Run To You
The man in this song never asks to be forgiven.
That is the whole of it. He has a lover at home. He can’t stay away from another woman, the one who makes him feel alive, the one he runs to when the guilt gets heavy. He lays all of it out and asks you for nothing.
What he does not do is build a case. He doesn’t say the situation is complicated. He doesn’t say he was misunderstood, or that she didn’t love him enough, or that any of it was out of his hands. He reports. This is what I do, he says, and this is who I am, and that is his entire defense, which is to say no defense at all.
Keith Scott’s guitar comes in first and sets the terms before a word is sung. The riff is urgent and a little desperate. It moves like a man who already knows he’s doing wrong and isn’t going to stop. The whole song runs on that forward push — no room to reconsider, no place where the narrator pauses and thinks better of it. The music is built to match the lie.
She says her love for me could never die / But that’d change if she ever found out about you and I.
Read that line cold and it’s damning. He knows exactly what he’s protecting and exactly what it would cost. He says it without flinching.

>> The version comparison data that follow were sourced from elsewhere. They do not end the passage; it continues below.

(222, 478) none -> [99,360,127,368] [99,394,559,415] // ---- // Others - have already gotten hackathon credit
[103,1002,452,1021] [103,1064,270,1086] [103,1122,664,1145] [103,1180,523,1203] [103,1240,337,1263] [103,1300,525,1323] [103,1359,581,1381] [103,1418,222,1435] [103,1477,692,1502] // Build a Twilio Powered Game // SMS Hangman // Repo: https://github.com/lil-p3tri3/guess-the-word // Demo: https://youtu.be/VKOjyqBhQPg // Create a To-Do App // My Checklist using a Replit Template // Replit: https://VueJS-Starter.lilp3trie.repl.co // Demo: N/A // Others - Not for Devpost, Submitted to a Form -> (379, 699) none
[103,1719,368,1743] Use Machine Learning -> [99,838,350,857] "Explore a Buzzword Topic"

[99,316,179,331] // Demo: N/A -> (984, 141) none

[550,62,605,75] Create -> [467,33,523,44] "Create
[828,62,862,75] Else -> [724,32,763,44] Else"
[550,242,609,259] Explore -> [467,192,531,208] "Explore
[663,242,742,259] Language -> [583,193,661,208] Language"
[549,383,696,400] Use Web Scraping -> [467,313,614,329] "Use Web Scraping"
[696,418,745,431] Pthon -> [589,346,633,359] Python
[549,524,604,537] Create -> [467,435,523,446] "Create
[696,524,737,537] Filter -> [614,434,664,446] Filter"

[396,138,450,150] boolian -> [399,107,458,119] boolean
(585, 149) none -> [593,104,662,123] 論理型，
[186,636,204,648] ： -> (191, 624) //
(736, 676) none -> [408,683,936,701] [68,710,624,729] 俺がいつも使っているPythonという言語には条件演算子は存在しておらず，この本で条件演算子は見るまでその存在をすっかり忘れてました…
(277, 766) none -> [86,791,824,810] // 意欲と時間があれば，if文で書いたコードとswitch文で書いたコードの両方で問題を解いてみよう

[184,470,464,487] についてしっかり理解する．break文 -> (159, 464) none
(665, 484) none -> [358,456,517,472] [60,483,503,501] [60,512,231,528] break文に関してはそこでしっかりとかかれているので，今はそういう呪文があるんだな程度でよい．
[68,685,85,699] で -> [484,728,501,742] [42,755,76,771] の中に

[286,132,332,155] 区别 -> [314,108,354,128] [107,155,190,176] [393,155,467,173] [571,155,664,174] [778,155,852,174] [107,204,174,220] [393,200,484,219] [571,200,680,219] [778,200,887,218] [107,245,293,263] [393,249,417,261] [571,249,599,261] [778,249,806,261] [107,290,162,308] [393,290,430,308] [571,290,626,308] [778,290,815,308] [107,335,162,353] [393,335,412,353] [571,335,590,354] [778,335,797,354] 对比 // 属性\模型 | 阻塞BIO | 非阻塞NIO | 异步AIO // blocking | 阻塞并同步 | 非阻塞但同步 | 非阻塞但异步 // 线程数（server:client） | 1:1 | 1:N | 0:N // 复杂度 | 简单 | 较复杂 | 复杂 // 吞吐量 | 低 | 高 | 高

Reckless is the record where Bryan Adams showed everything he could do. He had the power ballad in “Heaven.” He had the arena rock in “Summer of ‘69.” And he had this, which is darker than either, less comfortable to sit inside, a song that doesn’t want you to feel good. It’s the one that proves the range, because anybody can write the easy ones.
The song doesn’t judge the man. It doesn’t reach for sympathy either. It puts him in front of you, weakness dressed up as passion, and stands there while he tells the truth about himself.
He confesses, and he asks for nothing back. He never once asks to be forgiven.